Work to complete: Excluding any images, copy all of the lines below precisely as written.

Extracted data:
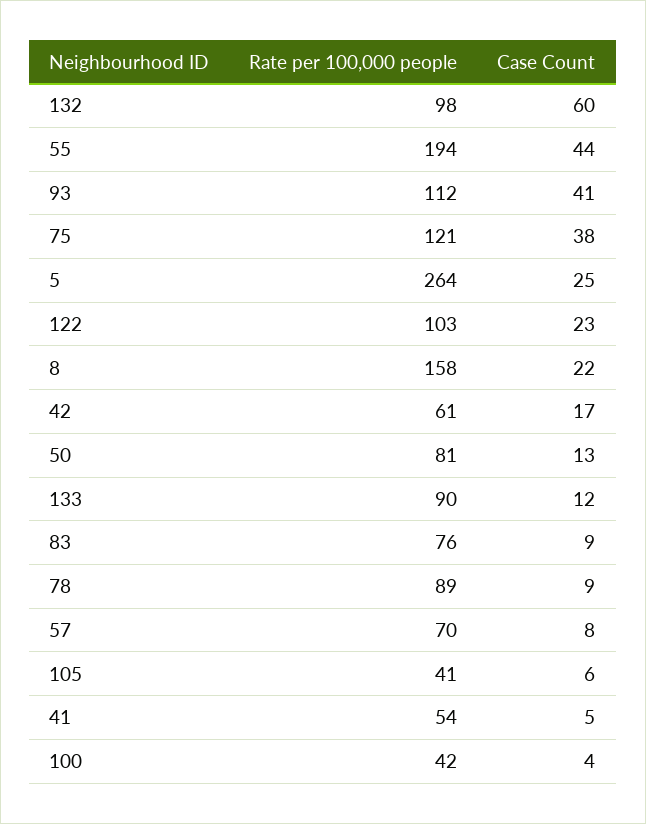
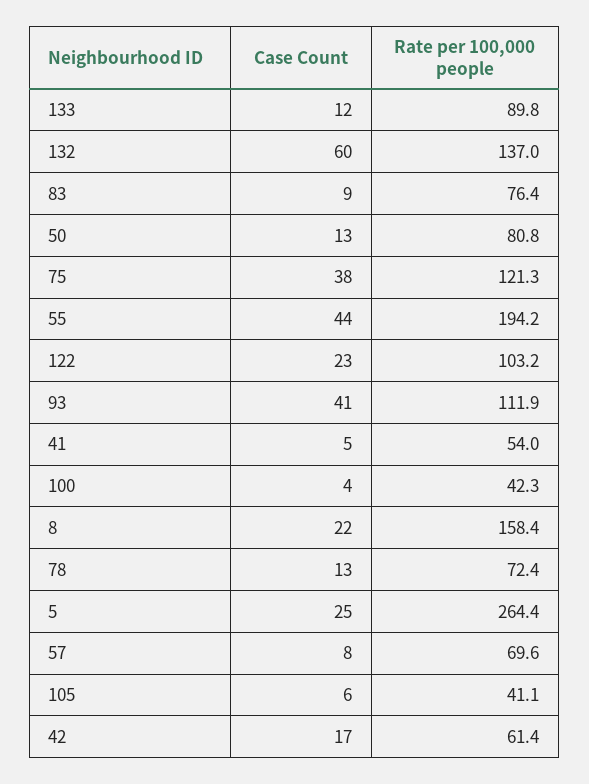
  {
    "Rate per 100,000 people": {
-     "132": 98,
+     "132": 137,
      "55": 194.2,
      "93": 111.9,
      "75": 121.3,
      "5": 264.4,
      "122": 103.2,
      "8": 158.4,
      "42": 61.4,
      "50": 80.8,
      "133": 89.8,
      "83": 76.4,
-     "78": 89,
+     "78": 72.4,
      "57": 69.6,
      "105": 41.1,
      "41": 54,
      "100": 42.3
    },
    "Case Count": {
      "132": 60,
      "55": 44,
      "93": 41,
      "75": 38,
      "5": 25,
      "122": 23,
      "8": 22,
      "42": 17,
      "50": 13,
      "133": 12,
      "83": 9,
-     "78": 9,
+     "78": 13,
      "57": 8,
      "105": 6,
      "41": 5,
      "100": 4
    }
  }

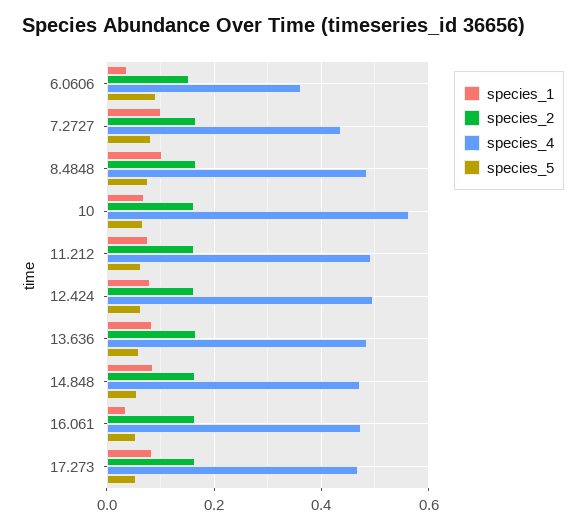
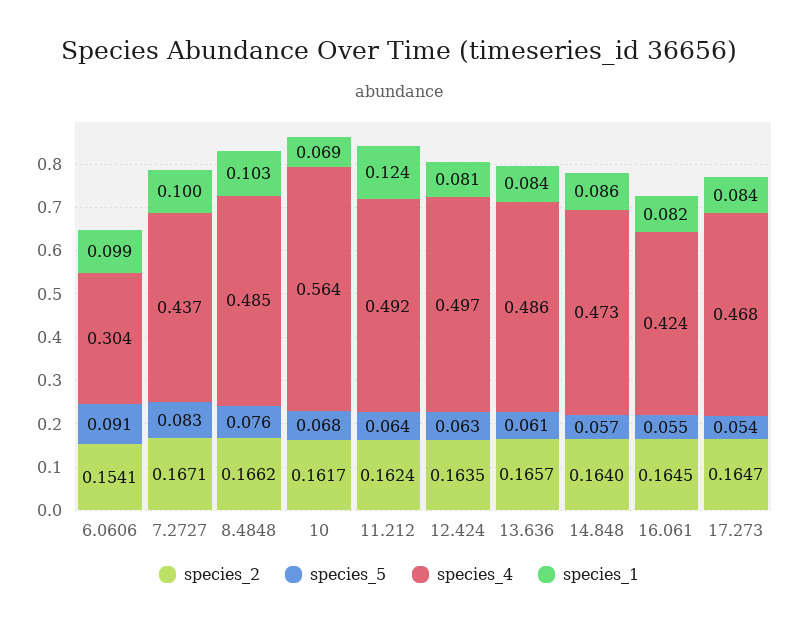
  {
    "species_1": {
-     "6.0606": 0.04,
+     "6.0606": 0.099,
      "7.2727": 0.1,
      "8.4848": 0.103,
      "10": 0.069,
-     "11.212": 0.08,
+     "11.212": 0.124,
      "12.424": 0.081,
      "13.636": 0.084,
      "14.848": 0.086,
-     "16.061": 0.04,
+     "16.061": 0.082,
      "17.273": 0.084
    },
    "species_2": {
      "6.0606": 0.1541,
      "7.2727": 0.1671,
      "8.4848": 0.1662,
      "10": 0.1617,
      "11.212": 0.1624,
      "12.424": 0.1635,
      "13.636": 0.1657,
      "14.848": 0.164,
      "16.061": 0.1645,
      "17.273": 0.1647
    },
    "species_4": {
-     "6.0606": 0.36,
+     "6.0606": 0.304,
      "7.2727": 0.437,
      "8.4848": 0.485,
      "10": 0.564,
      "11.212": 0.492,
      "12.424": 0.497,
      "13.636": 0.486,
      "14.848": 0.473,
-     "16.061": 0.48,
+     "16.061": 0.424,
      "17.273": 0.468
    },
    "species_5": {
      "6.0606": 0.091,
      "7.2727": 0.083,
      "8.4848": 0.076,
      "10": 0.068,
      "11.212": 0.064,
      "12.424": 0.063,
      "13.636": 0.061,
      "14.848": 0.057,
      "16.061": 0.055,
      "17.273": 0.054
    }
  }

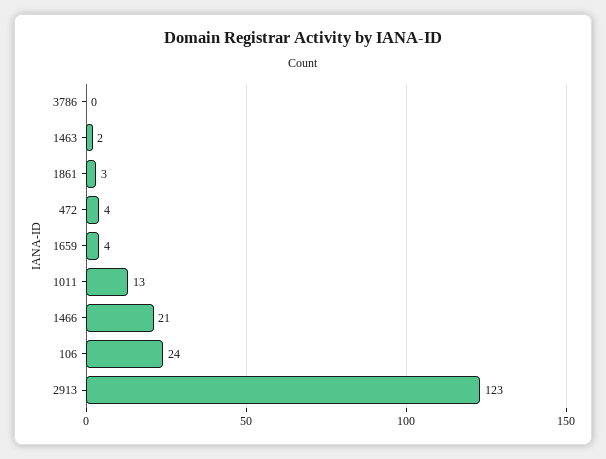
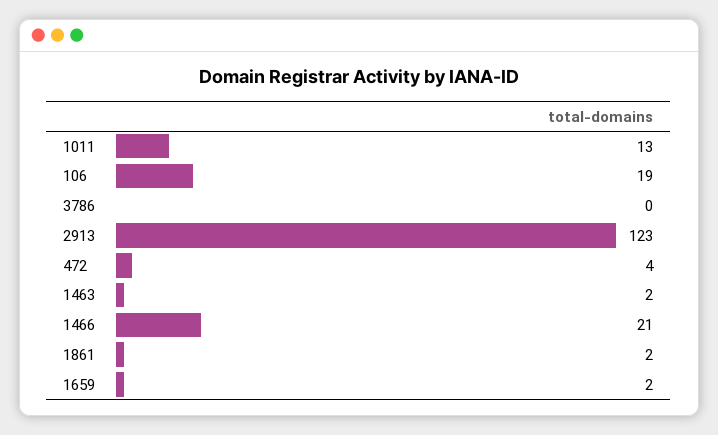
  {
    "3786": 0,
    "1463": 2,
-   "1861": 3,
+   "1861": 2,
    "472": 4,
-   "1659": 4,
+   "1659": 2,
    "1011": 13,
    "1466": 21,
-   "106": 24,
+   "106": 19,
    "2913": 123
  }

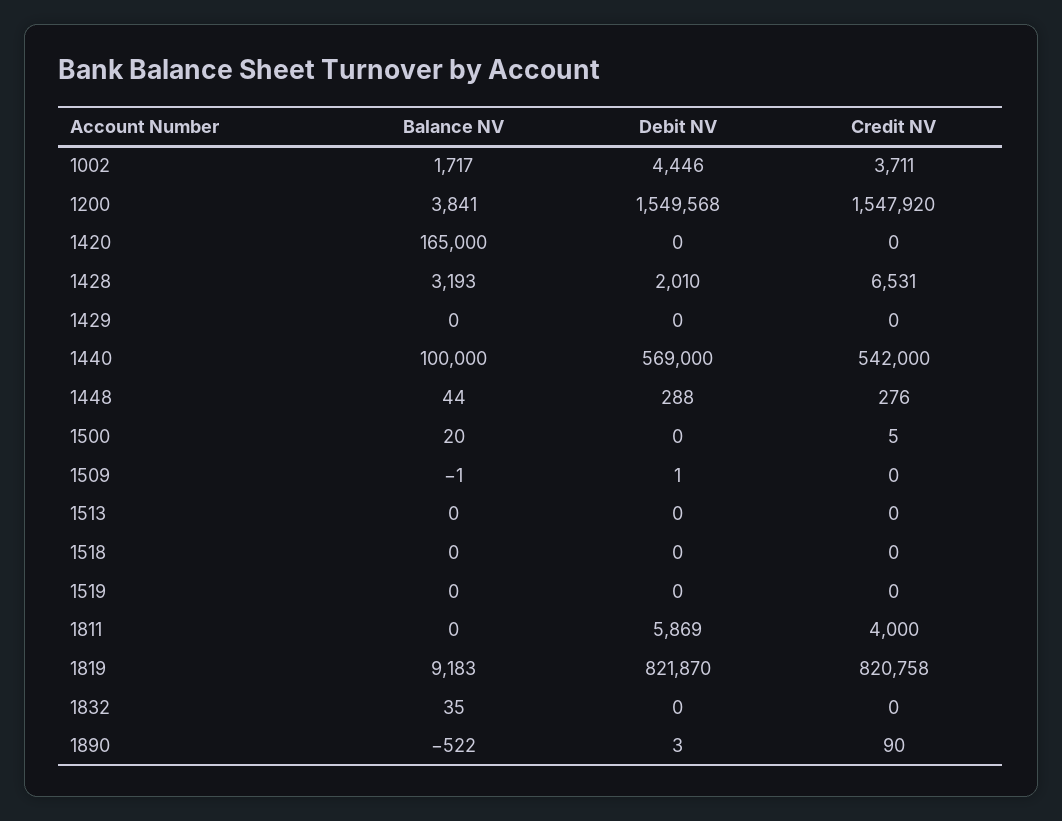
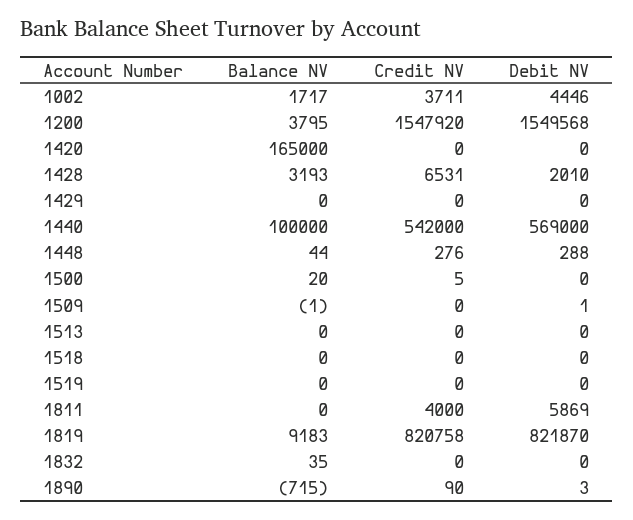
  {
    "Balance NV": {
      "1002": 1717,
-     "1200": 3841,
+     "1200": 3795,
      "1420": 165000,
      "1428": 3193,
      "1429": 0,
      "1440": 100000,
      "1448": 44,
      "1500": 20,
      "1509": -1,
      "1513": 0,
      "1518": 0,
      "1519": 0,
      "1811": 0,
      "1819": 9183,
      "1832": 35,
-     "1890": -522
+     "1890": -715
    },
    "Debit NV": {
      "1002": 4446,
      "1200": 1549568,
      "1420": 0,
      "1428": 2010,
      "1429": 0,
      "1440": 569000,
      "1448": 288,
      "1500": 0,
      "1509": 1,
      "1513": 0,
      "1518": 0,
      "1519": 0,
      "1811": 5869,
      "1819": 821870,
      "1832": 0,
      "1890": 3
    },
    "Credit NV": {
      "1002": 3711,
      "1200": 1547920,
      "1420": 0,
      "1428": 6531,
      "1429": 0,
      "1440": 542000,
      "1448": 276,
      "1500": 5,
      "1509": 0,
      "1513": 0,
      "1518": 0,
      "1519": 0,
      "1811": 4000,
      "1819": 820758,
      "1832": 0,
      "1890": 90
    }
  }

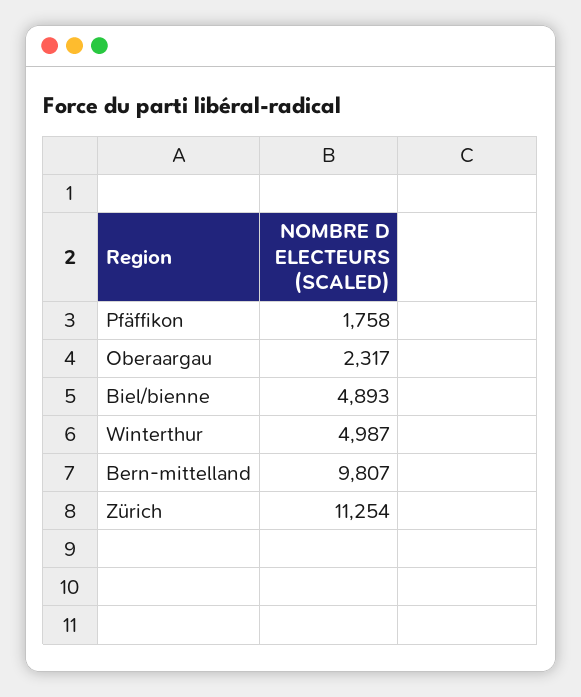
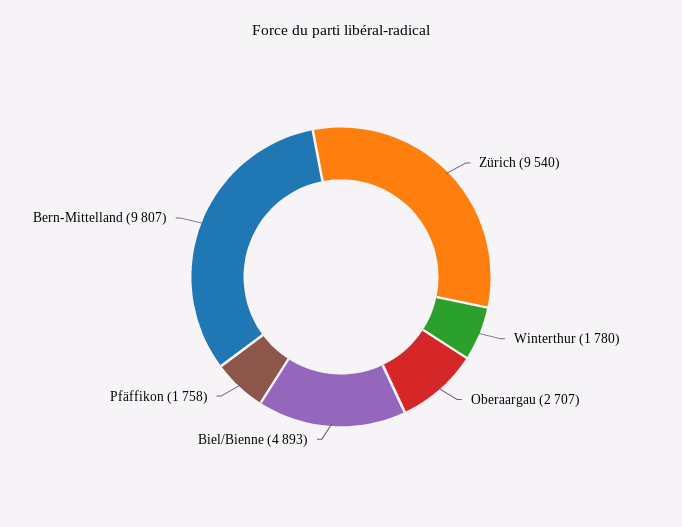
  {
    "Pfäffikon": 1758,
-   "Oberaargau": 2317,
+   "Oberaargau": 2707,
    "Biel/bienne": 4893,
-   "Winterthur": 4987,
+   "Winterthur": 1780,
    "Bern-mittelland": 9807,
-   "Zürich": 11254
+   "Zürich": 9540
  }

Expected answer:
  {
    "Rate per 100,000 people": {
-     "132": 98,
+     "132": 137,
      "55": 194.2,
      "93": 111.9,
      "75": 121.3,
      "5": 264.4,
      "122": 103.2,
      "8": 158.4,
      "42": 61.4,
      "50": 80.8,
      "133": 89.8,
      "83": 76.4,
-     "78": 89,
+     "78": 72.4,
      "57": 69.6,
      "105": 41.1,
      "41": 54,
      "100": 42.3
    },
    "Case Count": {
      "132": 60,
      "55": 44,
      "93": 41,
      "75": 38,
      "5": 25,
      "122": 23,
      "8": 22,
      "42": 17,
      "50": 13,
      "133": 12,
      "83": 9,
-     "78": 9,
+     "78": 13,
      "57": 8,
      "105": 6,
      "41": 5,
      "100": 4
    }
  }

  {
    "species_1": {
-     "6.0606": 0.04,
+     "6.0606": 0.099,
      "7.2727": 0.1,
      "8.4848": 0.103,
      "10": 0.069,
-     "11.212": 0.08,
+     "11.212": 0.124,
      "12.424": 0.081,
      "13.636": 0.084,
      "14.848": 0.086,
-     "16.061": 0.04,
+     "16.061": 0.082,
      "17.273": 0.084
    },
    "species_2": {
      "6.0606": 0.1541,
      "7.2727": 0.1671,
      "8.4848": 0.1662,
      "10": 0.1617,
      "11.212": 0.1624,
      "12.424": 0.1635,
      "13.636": 0.1657,
      "14.848": 0.164,
      "16.061": 0.1645,
      "17.273": 0.1647
    },
    "species_4": {
-     "6.0606": 0.36,
+     "6.0606": 0.304,
      "7.2727": 0.437,
      "8.4848": 0.485,
      "10": 0.564,
      "11.212": 0.492,
      "12.424": 0.497,
      "13.636": 0.486,
      "14.848": 0.473,
-     "16.061": 0.48,
+     "16.061": 0.424,
      "17.273": 0.468
    },
    "species_5": {
      "6.0606": 0.091,
      "7.2727": 0.083,
      "8.4848": 0.076,
      "10": 0.068,
      "11.212": 0.064,
      "12.424": 0.063,
      "13.636": 0.061,
      "14.848": 0.057,
      "16.061": 0.055,
      "17.273": 0.054
    }
  }

  {
    "3786": 0,
    "1463": 2,
-   "1861": 3,
+   "1861": 2,
    "472": 4,
-   "1659": 4,
+   "1659": 2,
    "1011": 13,
    "1466": 21,
-   "106": 24,
+   "106": 19,
    "2913": 123
  }

  {
    "Balance NV": {
      "1002": 1717,
-     "1200": 3841,
+     "1200": 3795,
      "1420": 165000,
      "1428": 3193,
      "1429": 0,
      "1440": 100000,
      "1448": 44,
      "1500": 20,
      "1509": -1,
      "1513": 0,
      "1518": 0,
      "1519": 0,
      "1811": 0,
      "1819": 9183,
      "1832": 35,
-     "1890": -522
+     "1890": -715
    },
    "Debit NV": {
      "1002": 4446,
      "1200": 1549568,
      "1420": 0,
      "1428": 2010,
      "1429": 0,
      "1440": 569000,
      "1448": 288,
      "1500": 0,
      "1509": 1,
      "1513": 0,
      "1518": 0,
      "1519": 0,
      "1811": 5869,
      "1819": 821870,
      "1832": 0,
      "1890": 3
    },
    "Credit NV": {
      "1002": 3711,
      "1200": 1547920,
      "1420": 0,
      "1428": 6531,
      "1429": 0,
      "1440": 542000,
      "1448": 276,
      "1500": 5,
      "1509": 0,
      "1513": 0,
      "1518": 0,
      "1519": 0,
      "1811": 4000,
      "1819": 820758,
      "1832": 0,
      "1890": 90
    }
  }

  {
    "Pfäffikon": 1758,
-   "Oberaargau": 2317,
+   "Oberaargau": 2707,
    "Biel/bienne": 4893,
-   "Winterthur": 4987,
+   "Winterthur": 1780,
    "Bern-mittelland": 9807,
-   "Zürich": 11254
+   "Zürich": 9540
  }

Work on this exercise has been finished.